Les Kurdes sont devenus des acteurs incontournables pour la paix au Proche-Orient, estime Ihsan Kurt, président de l’Association pour le Fonds kurde Ismet Chérif Vanly. Il serait temps pour les Européens de le comprendre.
Au début de cette année, la Turquie, un pays allié de l’OTAN et candidat à l’adhésion à l’Union européenne, a occupé, par l’intermédiaire de son armée, l’enclave kurde d’Afrin à Rojava au nord de la Syrie, une région sauvée de l’occupation de l’Etat islamique. Cette même armée ne cesse de bombarder et mener des opérations contre les Kurdes en Irak et aussi en Iran. L’armée turque, qui mène des opérations contre les Kurdes de Turquie depuis 1984 sous prétexte de la lutte contre le «terrorisme séparatiste» et «d’écraser la 29e révolte kurde», a détruit, selon les ONG, plus de 4000 villages et petites villes kurdes. Bilan: 50 000 morts et l’exode de plus de 4 millions de personnes vers l’ouest de la Turquie et l’Europe dont, selon mes estimations, plus de 50 000 se sont réfugiées en Suisse.

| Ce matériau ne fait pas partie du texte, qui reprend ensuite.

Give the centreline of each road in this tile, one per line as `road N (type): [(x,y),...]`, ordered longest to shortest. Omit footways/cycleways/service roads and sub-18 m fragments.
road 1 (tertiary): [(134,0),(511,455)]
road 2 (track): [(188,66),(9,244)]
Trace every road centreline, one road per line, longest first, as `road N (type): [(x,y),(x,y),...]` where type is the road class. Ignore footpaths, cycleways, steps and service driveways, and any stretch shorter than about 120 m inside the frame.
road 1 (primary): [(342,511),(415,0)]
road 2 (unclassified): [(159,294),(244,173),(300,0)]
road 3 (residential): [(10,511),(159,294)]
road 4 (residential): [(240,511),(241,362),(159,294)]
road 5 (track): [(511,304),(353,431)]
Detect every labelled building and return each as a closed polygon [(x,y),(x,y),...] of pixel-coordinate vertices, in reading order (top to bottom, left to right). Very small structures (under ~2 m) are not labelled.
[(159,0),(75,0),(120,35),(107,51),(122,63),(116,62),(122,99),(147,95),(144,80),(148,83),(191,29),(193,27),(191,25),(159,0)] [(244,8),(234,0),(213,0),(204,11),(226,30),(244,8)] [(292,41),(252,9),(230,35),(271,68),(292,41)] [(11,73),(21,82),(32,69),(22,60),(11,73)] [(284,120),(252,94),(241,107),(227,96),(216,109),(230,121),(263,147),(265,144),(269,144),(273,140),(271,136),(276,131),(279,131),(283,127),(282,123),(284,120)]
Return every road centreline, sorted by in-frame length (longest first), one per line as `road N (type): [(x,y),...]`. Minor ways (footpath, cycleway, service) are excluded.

Depuis la signature du Traité de Lausanne du 24 juillet 1923, dit «Traité de paix», mais jour du deuil depuis lors pour les Kurdes qui se battent pour leurs droits à l’autodétermination, soit sous forme d’indépendance, d’un système fédéraliste ou de simples droits culturels. Ecrasés chaque fois de manière sanglante par l’armée turque, les Kurdes se relèvent et poursuivent leurs revendications légitimes.
Les peuples de Rojava
Le Mouvement de libération du Kurdistan turc (nord), piloté notamment par le Parti des travailleurs du Kurdistan (PKK), qui est connu comme un mouvement séculaire, écologiste et féministe, mais anciennement marxiste-léniniste, mène une révolution sociale, bouleverse des traditions culturelles, religieuses et la responsabilisation radicale des femmes dans un contexte socioculturel moyen-oriental. Depuis que le terrorisme de l’Etat islamique a envahi le Proche-Orient, des mouvements, comme le Parti de l’union démocratique (PYD), le parti des Forces démocratiques syriennes (FDS), inspirés de l’idéologie du PKK et de la pensée de son leader, Abdullah Ocalan, incarcéré depuis bientôt vingt ans sur l’île d’Imrali, luttent au sein de «l’Alliance contre l’Etat islamique» avec des grandes puissances, comme les Etats-Unis, la France et la Grande-Bretagne contre ce choléra idéologique qui contamine, par les réseaux transnationaux, non seulement les pays arabo-musulmans, mais aussi l’Occident.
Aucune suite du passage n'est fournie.